The circle system is the most commonly used breathing system for anesthesia in the United States. Advantages of this breathing system include control of anesthetic depth, scavenging of exhaled gases, reduced requirements for fresh gas flow due to the CO2 absorber, conservation of heat and humidity, and minimal contribution to anatomic dead space, as only components distal to and including the Y-piece contribute to dead space. The CO2 absorber helps break down volatile anesthetics, generating carbon monoxide and thereby increasing clinically measurable carboxyhemoglobin concentrations. The highest risk of this reaction occurs when using desflurane and CO2 absorbents containing high concentrations of strong bases, eg, potassium hydroxide (KOH) or sodium hydroxide (NaOH).[8][15][16] In rat and non-human primate studies, sevoflurane degradation by strong base absorbents has produced a nephrotoxic byproduct called compound A. This nephrotoxicity has not been demonstrated in humans.[17][18]
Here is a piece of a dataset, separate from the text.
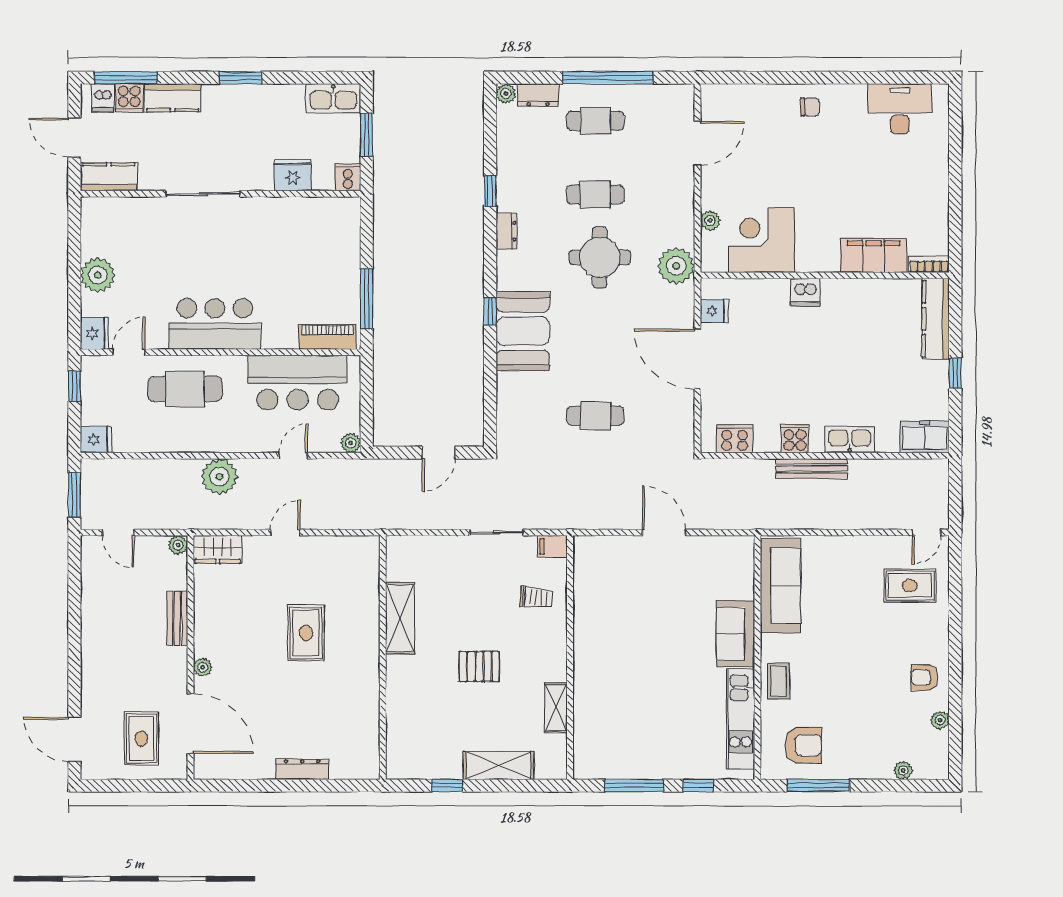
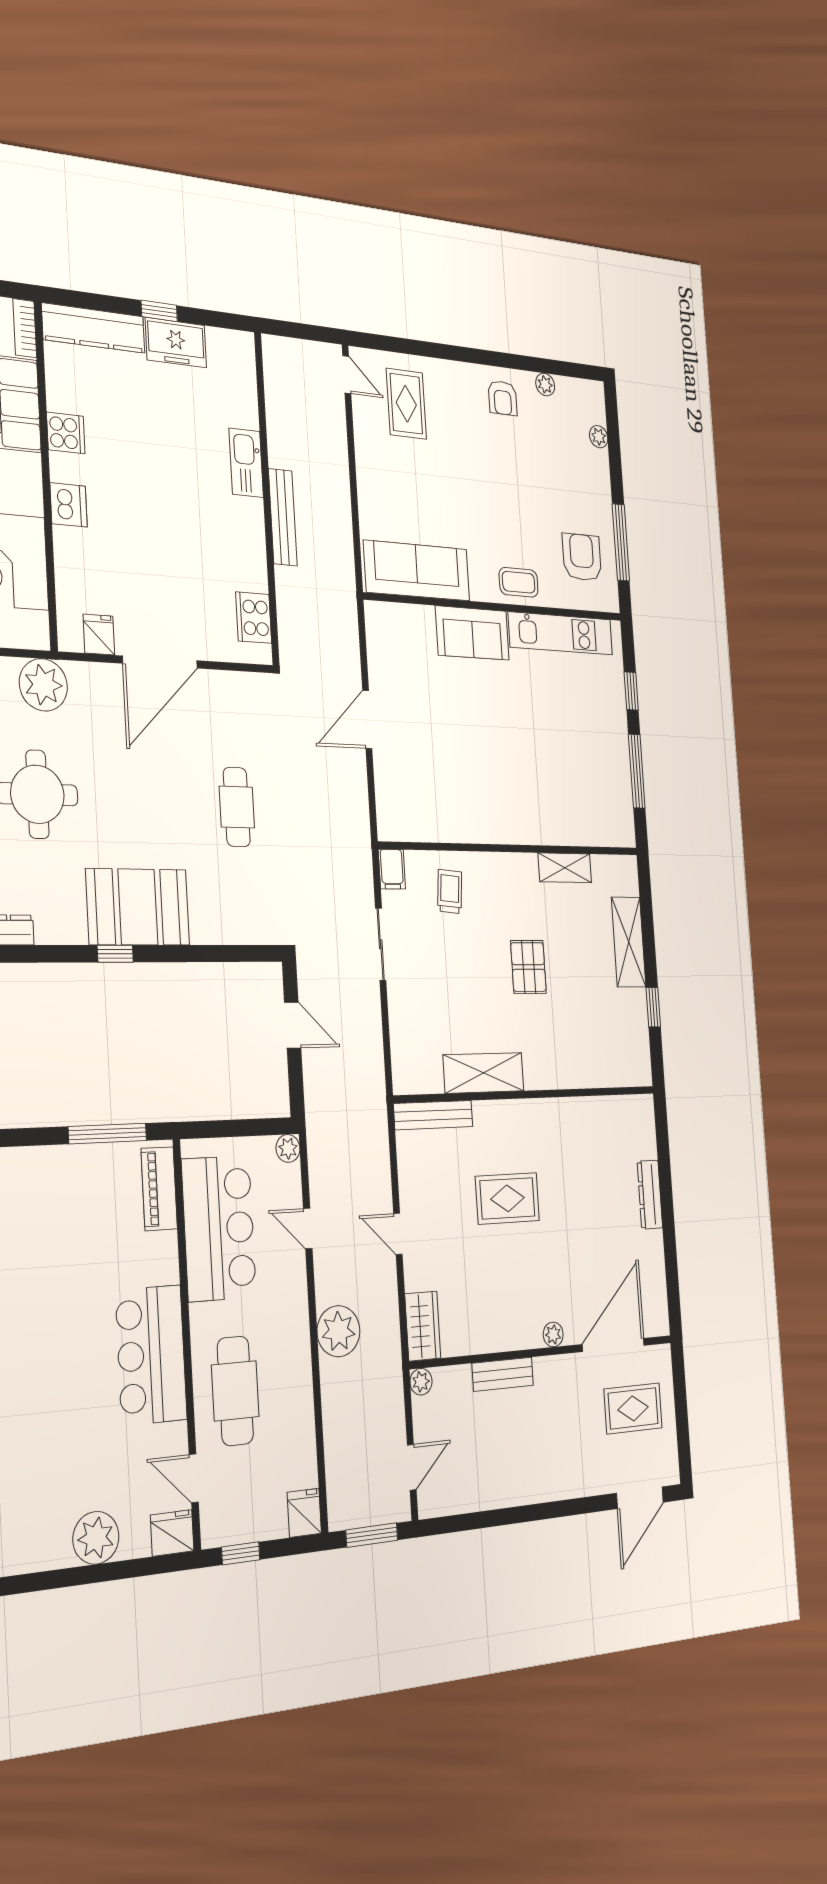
freezer: (925, 437) -> (176, 343), moved, turned -90
cooker: (795, 438) -> (66, 433), moved, turned 180
bench: (370, 570) -> (433, 1115), added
Enhancing Healthcare Team Outcomes
Anesthesia breathing systems form the foundation of safe anesthetic delivery by enabling oxygen administration, carbon dioxide elimination, and regulation of anesthetic depth. These systems—classified as open, semi-open, semi-closed, and closed—differ in their degree of rebreathing and structural components such as reservoir bags, valves, and carbon dioxide absorbers. Mastery of their function, performance, and limitations ensures safe and efficient anesthesia management across surgical and critical care settings.
Effective team-based anesthesia care depends on every clinician’s understanding of these systems. Attending anesthesiologists, residents, certified registered nurse anesthetists, certified anesthesiologist assistants, and anesthesia technologists share responsibility for maintaining system integrity, troubleshooting malfunctions, and applying appropriate techniques. Interprofessional communication among physicians, advanced practitioners, nurses, and pharmacists fosters coordination in gas delivery management, medication administration, and monitoring. Collaboration and accountability within the anesthesia team enhance patient safety, optimize perioperative outcomes, and strengthen patient-centered care by ensuring continuous, well-coordinated vigilance during every phase of anesthesia delivery.